“Quem me compra um jardim com flores?
Borboletas de muitas cores?
Lavadeiras e passarinhos?
Ovos verdes e azuis nos ninhos?
Quem me compra este caracol?
Quem me compra um raio de sol?
Um lagarto entre o muro e a hera?
Uma estátua de primavera?
Quem me compra este formigueiro?
E este sapo que é jardineiro?
E a cigarra e a sua canção?
E o grilinho dentro
Este é o meu leilão....
- Cecília Meireles, "Leilão de Jardim"
Durante a pandemia, com a diminuição do trânsito de pessoas e veículos nas cidades, vimos imagens e assistimos vídeos de animais tomando conta dos espaços urbanos em diferentes países. Gansos passeando livremente nas ruas, bandos de tucanos pousados em arvores, dentre outros. O ruído causado pelo tráfego foi substituído por manhãs mais “barulhentas” devido ao canto de aves: basta chegarmos à janela ou ao jardim, mesmo para audições menos habituadas ou treinadas para escutar e distinguir diferentes cantos de aves. O biólogo Marcelo Vasconcelos, por exemplo, vem fotografando aves raramente vistas na cidade de Belo Horizonte, tais como saíras, pássaros frugívoros multicoloridos.
De fato, há uma maior “ocupação” de espécies no espaço urbano e o efeito ecológico que isso pode acarretar ainda é desconhecido. Serão necessárias avaliações futuras para determinar se a retomada das cidades pelos humanos causará mais conflitos ou se as áreas urbanas voltarão ao seu “normal”.

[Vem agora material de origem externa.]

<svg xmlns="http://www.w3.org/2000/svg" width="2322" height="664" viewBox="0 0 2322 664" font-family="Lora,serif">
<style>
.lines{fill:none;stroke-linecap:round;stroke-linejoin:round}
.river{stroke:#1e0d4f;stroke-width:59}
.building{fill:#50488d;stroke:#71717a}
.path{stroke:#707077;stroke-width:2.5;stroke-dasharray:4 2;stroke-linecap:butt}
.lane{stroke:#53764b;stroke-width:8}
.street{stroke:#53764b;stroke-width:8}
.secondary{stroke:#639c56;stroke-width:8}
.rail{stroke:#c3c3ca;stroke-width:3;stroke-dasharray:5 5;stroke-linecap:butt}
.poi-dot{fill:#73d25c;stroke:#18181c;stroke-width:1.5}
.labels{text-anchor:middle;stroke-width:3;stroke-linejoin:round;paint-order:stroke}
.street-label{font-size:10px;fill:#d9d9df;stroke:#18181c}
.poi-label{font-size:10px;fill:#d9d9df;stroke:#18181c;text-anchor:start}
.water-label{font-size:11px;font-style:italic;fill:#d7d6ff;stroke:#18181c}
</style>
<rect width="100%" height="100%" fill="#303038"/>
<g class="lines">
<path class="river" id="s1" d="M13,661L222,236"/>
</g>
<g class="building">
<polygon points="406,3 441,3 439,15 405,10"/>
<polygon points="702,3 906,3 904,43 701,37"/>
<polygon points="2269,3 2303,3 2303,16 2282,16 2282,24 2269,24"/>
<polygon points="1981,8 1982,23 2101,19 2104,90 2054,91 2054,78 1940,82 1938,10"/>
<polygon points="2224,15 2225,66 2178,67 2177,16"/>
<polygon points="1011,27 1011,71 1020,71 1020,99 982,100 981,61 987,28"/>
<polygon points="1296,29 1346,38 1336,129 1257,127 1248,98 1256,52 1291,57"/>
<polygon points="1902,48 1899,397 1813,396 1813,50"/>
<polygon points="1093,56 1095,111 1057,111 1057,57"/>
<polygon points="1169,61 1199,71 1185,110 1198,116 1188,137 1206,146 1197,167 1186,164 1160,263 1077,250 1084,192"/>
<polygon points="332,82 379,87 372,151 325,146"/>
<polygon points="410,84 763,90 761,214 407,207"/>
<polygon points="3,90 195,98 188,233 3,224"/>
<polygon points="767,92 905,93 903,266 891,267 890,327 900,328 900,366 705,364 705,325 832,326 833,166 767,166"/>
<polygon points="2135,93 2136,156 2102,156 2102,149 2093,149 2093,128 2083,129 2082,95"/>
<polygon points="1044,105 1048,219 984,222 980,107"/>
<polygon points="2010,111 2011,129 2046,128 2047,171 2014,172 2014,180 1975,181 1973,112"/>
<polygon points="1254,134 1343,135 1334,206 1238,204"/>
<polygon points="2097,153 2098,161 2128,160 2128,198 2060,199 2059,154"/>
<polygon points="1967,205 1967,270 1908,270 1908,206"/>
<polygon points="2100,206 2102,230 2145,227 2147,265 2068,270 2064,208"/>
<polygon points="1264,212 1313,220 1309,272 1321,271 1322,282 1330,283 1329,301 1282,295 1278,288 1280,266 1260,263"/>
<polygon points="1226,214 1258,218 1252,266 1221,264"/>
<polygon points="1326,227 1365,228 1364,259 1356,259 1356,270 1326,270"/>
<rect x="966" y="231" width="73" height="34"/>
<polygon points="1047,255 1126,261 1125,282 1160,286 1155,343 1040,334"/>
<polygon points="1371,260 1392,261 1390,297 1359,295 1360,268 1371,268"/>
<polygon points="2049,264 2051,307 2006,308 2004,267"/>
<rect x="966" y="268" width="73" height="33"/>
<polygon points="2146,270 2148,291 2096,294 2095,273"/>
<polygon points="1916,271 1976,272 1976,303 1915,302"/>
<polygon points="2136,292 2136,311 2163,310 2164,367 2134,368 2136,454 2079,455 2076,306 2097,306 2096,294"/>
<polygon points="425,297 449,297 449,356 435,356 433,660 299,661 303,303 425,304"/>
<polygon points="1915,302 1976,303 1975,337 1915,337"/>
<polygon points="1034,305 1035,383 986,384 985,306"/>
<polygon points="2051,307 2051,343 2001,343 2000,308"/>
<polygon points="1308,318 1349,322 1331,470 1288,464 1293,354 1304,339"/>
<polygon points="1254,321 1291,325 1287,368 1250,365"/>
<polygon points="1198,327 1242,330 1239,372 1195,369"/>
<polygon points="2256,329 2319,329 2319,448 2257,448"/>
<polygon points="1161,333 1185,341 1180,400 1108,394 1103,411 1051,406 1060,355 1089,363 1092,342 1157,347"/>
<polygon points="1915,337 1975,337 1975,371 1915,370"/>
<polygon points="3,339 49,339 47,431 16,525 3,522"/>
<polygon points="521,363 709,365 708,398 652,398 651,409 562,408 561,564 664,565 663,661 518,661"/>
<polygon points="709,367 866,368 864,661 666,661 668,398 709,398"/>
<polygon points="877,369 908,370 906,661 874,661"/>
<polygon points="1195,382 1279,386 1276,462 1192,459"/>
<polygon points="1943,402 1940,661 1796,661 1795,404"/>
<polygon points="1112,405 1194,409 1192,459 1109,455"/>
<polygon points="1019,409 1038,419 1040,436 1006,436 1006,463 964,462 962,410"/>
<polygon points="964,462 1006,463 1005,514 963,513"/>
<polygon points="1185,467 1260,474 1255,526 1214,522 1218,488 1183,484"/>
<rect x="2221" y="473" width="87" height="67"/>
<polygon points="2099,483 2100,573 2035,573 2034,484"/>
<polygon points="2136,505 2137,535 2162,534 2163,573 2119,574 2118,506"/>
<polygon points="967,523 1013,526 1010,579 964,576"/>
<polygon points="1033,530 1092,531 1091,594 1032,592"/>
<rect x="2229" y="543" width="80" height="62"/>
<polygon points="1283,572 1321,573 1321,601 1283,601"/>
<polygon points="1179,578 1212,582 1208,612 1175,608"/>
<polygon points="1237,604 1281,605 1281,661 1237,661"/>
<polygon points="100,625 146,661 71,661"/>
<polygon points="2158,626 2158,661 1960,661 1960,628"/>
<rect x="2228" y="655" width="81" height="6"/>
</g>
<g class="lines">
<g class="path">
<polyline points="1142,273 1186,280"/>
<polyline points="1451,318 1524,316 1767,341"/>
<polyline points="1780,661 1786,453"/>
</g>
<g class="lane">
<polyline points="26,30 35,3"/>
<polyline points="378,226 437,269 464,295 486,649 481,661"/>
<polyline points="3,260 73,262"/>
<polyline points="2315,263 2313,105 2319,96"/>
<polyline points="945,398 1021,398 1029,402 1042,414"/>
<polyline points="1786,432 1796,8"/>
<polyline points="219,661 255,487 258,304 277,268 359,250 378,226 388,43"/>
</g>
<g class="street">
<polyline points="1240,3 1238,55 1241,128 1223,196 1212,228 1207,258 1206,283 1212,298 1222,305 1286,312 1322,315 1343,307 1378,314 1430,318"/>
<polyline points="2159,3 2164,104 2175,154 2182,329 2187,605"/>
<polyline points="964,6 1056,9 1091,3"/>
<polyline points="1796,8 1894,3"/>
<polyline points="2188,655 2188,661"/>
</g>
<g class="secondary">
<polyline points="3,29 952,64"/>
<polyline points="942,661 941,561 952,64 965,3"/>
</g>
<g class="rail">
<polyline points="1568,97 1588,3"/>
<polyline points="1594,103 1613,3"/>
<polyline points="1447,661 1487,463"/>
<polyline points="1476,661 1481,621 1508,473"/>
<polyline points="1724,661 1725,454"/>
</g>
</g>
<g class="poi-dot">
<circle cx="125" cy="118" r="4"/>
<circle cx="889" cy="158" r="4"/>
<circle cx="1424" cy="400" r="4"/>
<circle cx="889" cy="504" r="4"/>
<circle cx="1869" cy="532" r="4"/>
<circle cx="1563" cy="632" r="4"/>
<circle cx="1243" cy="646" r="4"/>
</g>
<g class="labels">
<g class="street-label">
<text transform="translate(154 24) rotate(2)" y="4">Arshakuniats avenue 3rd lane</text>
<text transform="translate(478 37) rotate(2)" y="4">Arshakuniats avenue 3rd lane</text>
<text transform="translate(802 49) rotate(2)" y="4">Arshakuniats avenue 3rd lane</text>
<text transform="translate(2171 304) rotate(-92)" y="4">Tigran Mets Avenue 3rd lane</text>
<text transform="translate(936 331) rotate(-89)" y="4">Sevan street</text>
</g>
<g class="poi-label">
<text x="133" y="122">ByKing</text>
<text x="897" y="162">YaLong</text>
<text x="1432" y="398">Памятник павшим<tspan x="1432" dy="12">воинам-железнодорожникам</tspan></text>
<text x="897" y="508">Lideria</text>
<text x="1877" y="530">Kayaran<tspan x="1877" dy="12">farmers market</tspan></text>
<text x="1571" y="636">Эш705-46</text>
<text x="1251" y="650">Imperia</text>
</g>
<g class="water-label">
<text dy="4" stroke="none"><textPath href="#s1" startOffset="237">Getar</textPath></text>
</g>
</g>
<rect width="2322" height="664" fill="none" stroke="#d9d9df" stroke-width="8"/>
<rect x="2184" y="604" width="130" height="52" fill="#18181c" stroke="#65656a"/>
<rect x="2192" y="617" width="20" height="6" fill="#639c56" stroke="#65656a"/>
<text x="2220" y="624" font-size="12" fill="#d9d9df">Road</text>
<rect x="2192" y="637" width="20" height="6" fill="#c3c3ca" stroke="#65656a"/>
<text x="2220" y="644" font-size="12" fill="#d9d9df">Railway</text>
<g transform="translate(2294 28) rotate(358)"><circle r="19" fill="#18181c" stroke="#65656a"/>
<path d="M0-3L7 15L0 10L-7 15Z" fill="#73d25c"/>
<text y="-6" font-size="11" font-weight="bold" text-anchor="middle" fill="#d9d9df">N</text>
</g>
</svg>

Mas de onde esses pássaros vieram? Eles sempre estiveram aí e nunca nos demos conta ou realmente resolveram “se mudar” para as grandes cidades? Essa pergunta nos faz pensar inclusive que em algum lugar, não muito distante das cidades, estes animais estão morando, se alimentando e se reproduzindo. Estudos em regiões urbanas costumam apontar uma maior biodiversidade nas áreas marginais aos centros, chamadas de zonas periurbanas , e isso se explica por uma maior concentração de áreas verdes e menor grau de urbanização. Estas então seriam possíveis “fontes” para algumas espécies que agora conseguimos encontrar nas áreas mais centrais das cidades. Em alguns casos, algumas espécies deslocam destas margens da cidade para o interior dela e podem ser encontradas em áreas verdes menores como parques, praças ou menos em vias mais arborizadas. Isso é possível devido a presença de habitats favoráveis para a fauna no ambiente urbano, que funcionariam como pontes que conectam as áreas verdes menores, deixando a cidade mais “permeável” para as espécies. Sendo assim, estes fragmentos de habitats naturais (e até mesmo os planejados com espécies exóticas) no ambiente urbano são importantes para a manutenção de parte da biodiversidade.
Por outro lado, o processo de urbanização das grandes cidades acarreta em maior verticalização com consequente substituição das casas que abrigavam quintais com espécies nativas e árvores frutíferas, que são trocados por prédios gigantes. A construção desses prédios acarreta a diminuição de áreas verdes atrativas para a fauna, como abelhas e aves, ou mesmo a retirada de árvores antigas usadas na arborização urbana, como o que estamos assistindo em Belo Horizonte com o Programa de supressão em Belo Horizonte, também contribui para a diminuição da presença de abelhas e aves.